[Source records]
══════════════════════════════

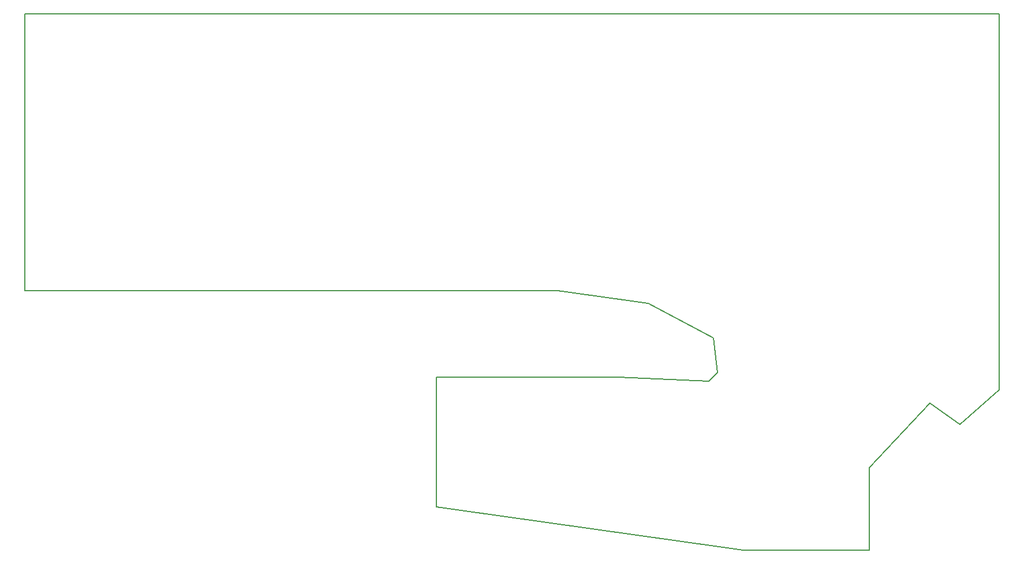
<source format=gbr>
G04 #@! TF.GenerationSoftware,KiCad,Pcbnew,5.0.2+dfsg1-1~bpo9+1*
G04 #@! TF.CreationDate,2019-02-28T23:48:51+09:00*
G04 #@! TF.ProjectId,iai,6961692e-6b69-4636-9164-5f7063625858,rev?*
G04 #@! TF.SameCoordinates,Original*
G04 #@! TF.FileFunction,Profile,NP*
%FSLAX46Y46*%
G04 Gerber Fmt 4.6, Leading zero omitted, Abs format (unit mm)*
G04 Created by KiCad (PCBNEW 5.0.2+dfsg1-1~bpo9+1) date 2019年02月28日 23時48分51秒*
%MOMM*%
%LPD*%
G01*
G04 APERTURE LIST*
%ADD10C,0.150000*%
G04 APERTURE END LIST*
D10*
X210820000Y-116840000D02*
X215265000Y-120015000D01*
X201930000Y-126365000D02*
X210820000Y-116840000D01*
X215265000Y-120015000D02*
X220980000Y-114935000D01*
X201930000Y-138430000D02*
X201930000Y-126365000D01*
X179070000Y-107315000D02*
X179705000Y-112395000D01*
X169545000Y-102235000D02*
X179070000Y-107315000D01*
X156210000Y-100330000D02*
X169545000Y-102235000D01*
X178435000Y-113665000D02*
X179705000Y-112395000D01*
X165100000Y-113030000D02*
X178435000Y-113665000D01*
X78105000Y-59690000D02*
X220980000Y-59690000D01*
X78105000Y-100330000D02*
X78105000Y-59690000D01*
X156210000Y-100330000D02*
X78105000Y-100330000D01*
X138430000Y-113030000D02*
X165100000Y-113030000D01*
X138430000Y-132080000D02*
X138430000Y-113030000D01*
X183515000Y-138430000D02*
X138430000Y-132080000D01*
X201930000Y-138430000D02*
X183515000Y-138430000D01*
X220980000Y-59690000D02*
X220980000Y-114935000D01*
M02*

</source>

══════════════════════════════

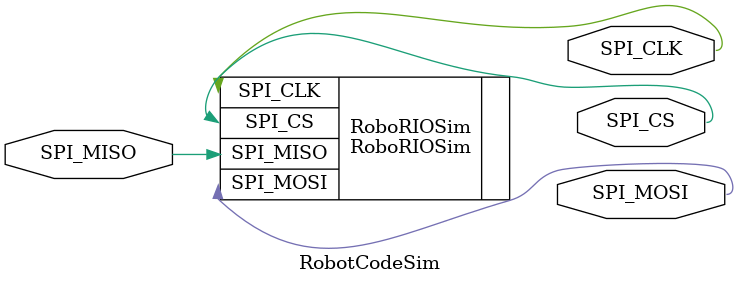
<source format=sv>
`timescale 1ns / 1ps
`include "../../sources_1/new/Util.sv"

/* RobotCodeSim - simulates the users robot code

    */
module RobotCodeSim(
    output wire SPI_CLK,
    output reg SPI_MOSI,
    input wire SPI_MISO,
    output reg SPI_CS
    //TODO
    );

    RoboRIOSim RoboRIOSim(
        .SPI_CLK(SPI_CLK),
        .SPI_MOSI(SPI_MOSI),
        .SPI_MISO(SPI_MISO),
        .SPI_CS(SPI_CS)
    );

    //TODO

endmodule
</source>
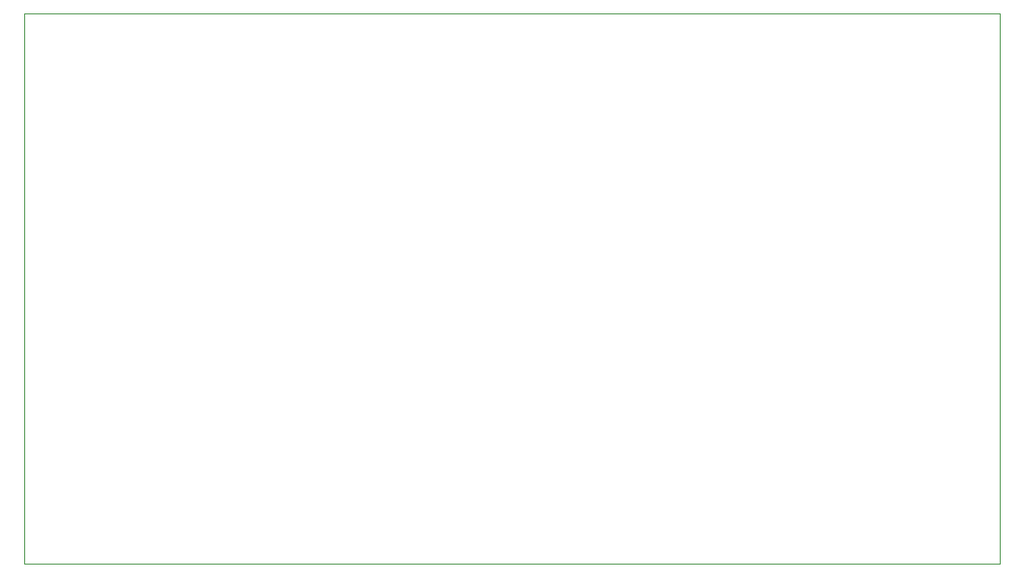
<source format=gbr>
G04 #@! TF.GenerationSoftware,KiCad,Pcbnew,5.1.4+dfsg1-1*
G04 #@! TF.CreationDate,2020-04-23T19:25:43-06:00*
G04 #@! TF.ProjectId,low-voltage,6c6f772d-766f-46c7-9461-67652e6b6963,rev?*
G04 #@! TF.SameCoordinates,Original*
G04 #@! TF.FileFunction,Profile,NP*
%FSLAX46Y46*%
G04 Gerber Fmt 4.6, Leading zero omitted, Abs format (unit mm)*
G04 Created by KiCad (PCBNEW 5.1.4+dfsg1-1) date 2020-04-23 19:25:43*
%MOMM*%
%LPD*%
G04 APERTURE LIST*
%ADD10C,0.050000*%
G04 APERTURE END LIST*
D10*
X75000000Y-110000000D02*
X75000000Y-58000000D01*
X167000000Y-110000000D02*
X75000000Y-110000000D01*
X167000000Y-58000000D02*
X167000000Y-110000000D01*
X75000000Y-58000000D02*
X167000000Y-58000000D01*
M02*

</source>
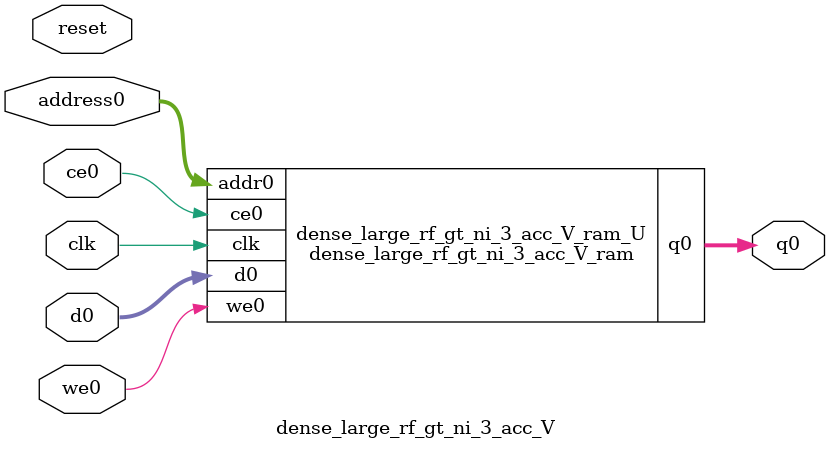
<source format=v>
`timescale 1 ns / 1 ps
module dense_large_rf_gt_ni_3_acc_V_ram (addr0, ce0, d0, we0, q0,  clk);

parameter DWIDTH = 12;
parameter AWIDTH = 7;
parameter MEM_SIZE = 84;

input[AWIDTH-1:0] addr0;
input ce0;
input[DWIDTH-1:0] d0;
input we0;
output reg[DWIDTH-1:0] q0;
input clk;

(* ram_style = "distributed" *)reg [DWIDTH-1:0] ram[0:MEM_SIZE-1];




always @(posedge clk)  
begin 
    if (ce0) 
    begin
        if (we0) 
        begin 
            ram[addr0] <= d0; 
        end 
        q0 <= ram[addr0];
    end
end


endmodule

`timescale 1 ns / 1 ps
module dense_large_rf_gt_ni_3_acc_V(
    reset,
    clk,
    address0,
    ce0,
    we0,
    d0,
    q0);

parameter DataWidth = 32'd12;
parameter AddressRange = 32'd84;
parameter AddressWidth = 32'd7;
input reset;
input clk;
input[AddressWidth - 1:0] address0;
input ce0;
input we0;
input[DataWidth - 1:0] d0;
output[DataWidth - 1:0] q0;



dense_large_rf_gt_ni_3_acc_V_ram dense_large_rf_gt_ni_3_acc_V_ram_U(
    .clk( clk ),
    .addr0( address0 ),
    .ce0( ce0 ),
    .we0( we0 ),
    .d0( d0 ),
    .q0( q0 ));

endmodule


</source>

══════════════════════════════

[What is required] The number of lines in the records that include "DWIDTH" is what is needed, with no other words.

[Solution] 4